## FRAGMENTO SELECCIONADO
===============

"Se lo digo a Conti como se lo dije al senador Gioja: al fiscal general de la Corte no lo maneja nadie y si él estaba acostumbrado a que en su época de gobierno se manejara a los jueces, que haga el favor de decir los nombres".

Fue la respuesta del fiscal general de la Corte, Eduardo Quattropani, al ex intendente de la Capital, Enrique Conti, en medio de una escalada de críticas opositoras a la independencia de los jueces y, en particular, por la actuación del Tribunal Electoral Provincial, del que forma parte Quattropani.

Conti había dicho que "creo que hay hechos que se han producido. Ver el fallo de una jueza que parece la hija del gobernador. Si le quería agradecer el cargo, le hubiera mandado una caja de vino y un jamón". Y fue el último en sumarse a una lista que inició el senador César Gioja, cuando habló de que "el gobernador tiene influencia en el Tribunal Electoral como en toda la Justicia". Y después le siguieron Mauricio Ibarra, cuando dijo que "estamos frente a un Poder Judicial que no puede disimular la ligazón con el poder político", mientras que el intendente rawsino, Gustavo Rojas, aportó que "me parece que hay una influencia (entre poderes)". El único dirigente opositor que no sumó dudas al accionar de los jueces fue Rodolfo Colombo, cuando habló de que "creo en la Justicia y tenemos la responsabilidad de llevarle tranquilidad a la gente".

Pero Conti, enrolado en el bloquismo disidente, volvió a encender la mecha de la discordia cuando expresó que "uno ve que hay cierta complementación entre un poder y otro, nos guste o no nos guste". Y después puso en duda la decisión del Tribunal Electoral Provincial opinando que "este tema de ir y votar con un padrón del año 2007, interpretando que la elección general es la que elegimos desde gobernador hasta concejales, creo que es bastante arbitrario".

===============

Datos almacenados:
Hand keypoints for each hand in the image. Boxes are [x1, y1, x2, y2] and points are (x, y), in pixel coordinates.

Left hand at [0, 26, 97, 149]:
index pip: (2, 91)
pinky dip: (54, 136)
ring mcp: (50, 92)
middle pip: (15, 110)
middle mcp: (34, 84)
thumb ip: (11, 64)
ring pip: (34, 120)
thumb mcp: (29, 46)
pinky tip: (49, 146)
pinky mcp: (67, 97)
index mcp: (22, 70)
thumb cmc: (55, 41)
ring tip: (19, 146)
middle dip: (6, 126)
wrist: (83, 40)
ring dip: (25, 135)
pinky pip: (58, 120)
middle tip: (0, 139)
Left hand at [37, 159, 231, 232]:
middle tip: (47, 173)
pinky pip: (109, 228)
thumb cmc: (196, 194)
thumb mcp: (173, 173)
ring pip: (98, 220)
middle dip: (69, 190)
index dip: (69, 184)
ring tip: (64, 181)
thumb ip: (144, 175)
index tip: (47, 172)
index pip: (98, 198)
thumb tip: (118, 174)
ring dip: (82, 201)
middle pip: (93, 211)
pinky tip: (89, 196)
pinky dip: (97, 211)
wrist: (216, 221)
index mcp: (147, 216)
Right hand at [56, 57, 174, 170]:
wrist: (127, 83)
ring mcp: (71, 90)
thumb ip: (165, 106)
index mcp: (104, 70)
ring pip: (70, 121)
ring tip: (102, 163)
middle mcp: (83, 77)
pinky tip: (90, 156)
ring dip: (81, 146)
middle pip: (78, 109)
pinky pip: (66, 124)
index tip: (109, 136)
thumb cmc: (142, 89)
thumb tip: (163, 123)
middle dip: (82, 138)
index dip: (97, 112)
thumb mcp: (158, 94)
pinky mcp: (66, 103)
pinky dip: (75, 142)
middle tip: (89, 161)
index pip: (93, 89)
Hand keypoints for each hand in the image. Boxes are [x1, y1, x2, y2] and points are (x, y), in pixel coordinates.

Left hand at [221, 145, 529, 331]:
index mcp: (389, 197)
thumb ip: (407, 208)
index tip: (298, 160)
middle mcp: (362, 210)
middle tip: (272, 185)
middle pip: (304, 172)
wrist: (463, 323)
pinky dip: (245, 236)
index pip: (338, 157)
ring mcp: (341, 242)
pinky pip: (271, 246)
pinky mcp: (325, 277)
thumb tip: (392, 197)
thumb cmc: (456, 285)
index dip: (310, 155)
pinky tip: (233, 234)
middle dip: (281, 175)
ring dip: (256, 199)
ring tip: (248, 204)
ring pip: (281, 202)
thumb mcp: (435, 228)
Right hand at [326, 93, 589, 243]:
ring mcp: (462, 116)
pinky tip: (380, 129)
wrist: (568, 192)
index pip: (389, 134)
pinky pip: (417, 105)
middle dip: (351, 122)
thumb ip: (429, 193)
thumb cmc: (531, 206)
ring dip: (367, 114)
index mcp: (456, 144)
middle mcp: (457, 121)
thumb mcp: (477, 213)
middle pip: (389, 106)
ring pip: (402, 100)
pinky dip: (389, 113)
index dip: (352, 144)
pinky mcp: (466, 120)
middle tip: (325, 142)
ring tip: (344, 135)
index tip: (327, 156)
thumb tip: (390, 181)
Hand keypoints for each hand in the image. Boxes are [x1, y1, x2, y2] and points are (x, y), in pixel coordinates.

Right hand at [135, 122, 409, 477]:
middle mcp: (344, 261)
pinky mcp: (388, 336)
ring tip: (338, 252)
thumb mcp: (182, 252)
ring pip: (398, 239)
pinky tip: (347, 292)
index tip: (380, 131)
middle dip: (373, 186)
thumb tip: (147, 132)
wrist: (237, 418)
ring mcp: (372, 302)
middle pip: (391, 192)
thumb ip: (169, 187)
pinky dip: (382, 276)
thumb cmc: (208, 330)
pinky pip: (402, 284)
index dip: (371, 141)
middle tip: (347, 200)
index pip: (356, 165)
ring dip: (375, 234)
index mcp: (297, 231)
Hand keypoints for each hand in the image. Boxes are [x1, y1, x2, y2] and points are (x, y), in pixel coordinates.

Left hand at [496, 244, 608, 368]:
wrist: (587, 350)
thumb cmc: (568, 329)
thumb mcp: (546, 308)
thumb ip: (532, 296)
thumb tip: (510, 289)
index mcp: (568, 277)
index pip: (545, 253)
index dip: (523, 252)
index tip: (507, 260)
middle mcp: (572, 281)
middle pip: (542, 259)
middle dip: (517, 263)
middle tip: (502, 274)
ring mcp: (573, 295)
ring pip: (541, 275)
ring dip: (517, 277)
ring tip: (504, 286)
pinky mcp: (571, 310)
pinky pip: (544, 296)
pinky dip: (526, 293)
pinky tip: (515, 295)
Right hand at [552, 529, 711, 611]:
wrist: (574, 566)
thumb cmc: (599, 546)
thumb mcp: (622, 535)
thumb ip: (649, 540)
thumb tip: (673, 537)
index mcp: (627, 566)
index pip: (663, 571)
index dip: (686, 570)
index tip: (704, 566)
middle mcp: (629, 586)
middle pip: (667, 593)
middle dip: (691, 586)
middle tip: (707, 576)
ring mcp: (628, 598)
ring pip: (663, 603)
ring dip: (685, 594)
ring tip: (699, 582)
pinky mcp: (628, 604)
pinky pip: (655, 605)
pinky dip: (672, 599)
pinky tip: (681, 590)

===============

## CONJUNTO DE TAREAS
(a) Reproduzca del fragmento seleccionado el tramo que va desde "Fue la respuesta" hasta "forma parte Quattropani.", ambos incluidos.
(b) Responda, según el fragmento seleccionado:
(i) ¿Qué cargo había ocupado Enrique Conti?
(ii) ¿Quién es el intendente rawsino?
(iii) ¿De qué año es el padrón cuyo uso Conti califica de arbitrario?
(c) Convierta en una lista el párrafo del fragmento seleccionado que empieza con "Conti había dicho", conservando sus datos principales.

## RESPUESTAS POR TAREA
(a)
Fue la respuesta del fiscal general de la Corte, Eduardo Quattropani, al ex intendente de la Capital, Enrique Conti, en medio de una escalada de críticas opositoras a la independencia de los jueces y, en particular, por la actuación del Tribunal Electoral Provincial, del que forma parte Quattropani.

(b)
(i) Ex intendente de la Capital.
(ii) Gustavo Rojas.
(iii) Del año 2007.

(c)
- Enrique Conti: dijo que hay hechos que se han producido. Mencionó el fallo de una jueza que "parece la hija del gobernador" y agregó que, si quería agradecer el cargo, podría haberle mandado una caja de vino y un jamón. Fue el último en sumarse a la lista de críticos.
- César Gioja (senador): inició la lista. Afirmó que el gobernador tiene influencia en el Tribunal Electoral como en toda la Justicia.
- Mauricio Ibarra: sostuvo que el Poder Judicial no puede disimular su ligazón con el poder político.
- Gustavo Rojas (intendente rawsino): opinó que hay una influencia entre poderes.
- Rodolfo Colombo: fue el único dirigente opositor que no puso en duda el accionar de los jueces. Dijo creer en la Justicia y que hay que llevar tranquilidad a la gente.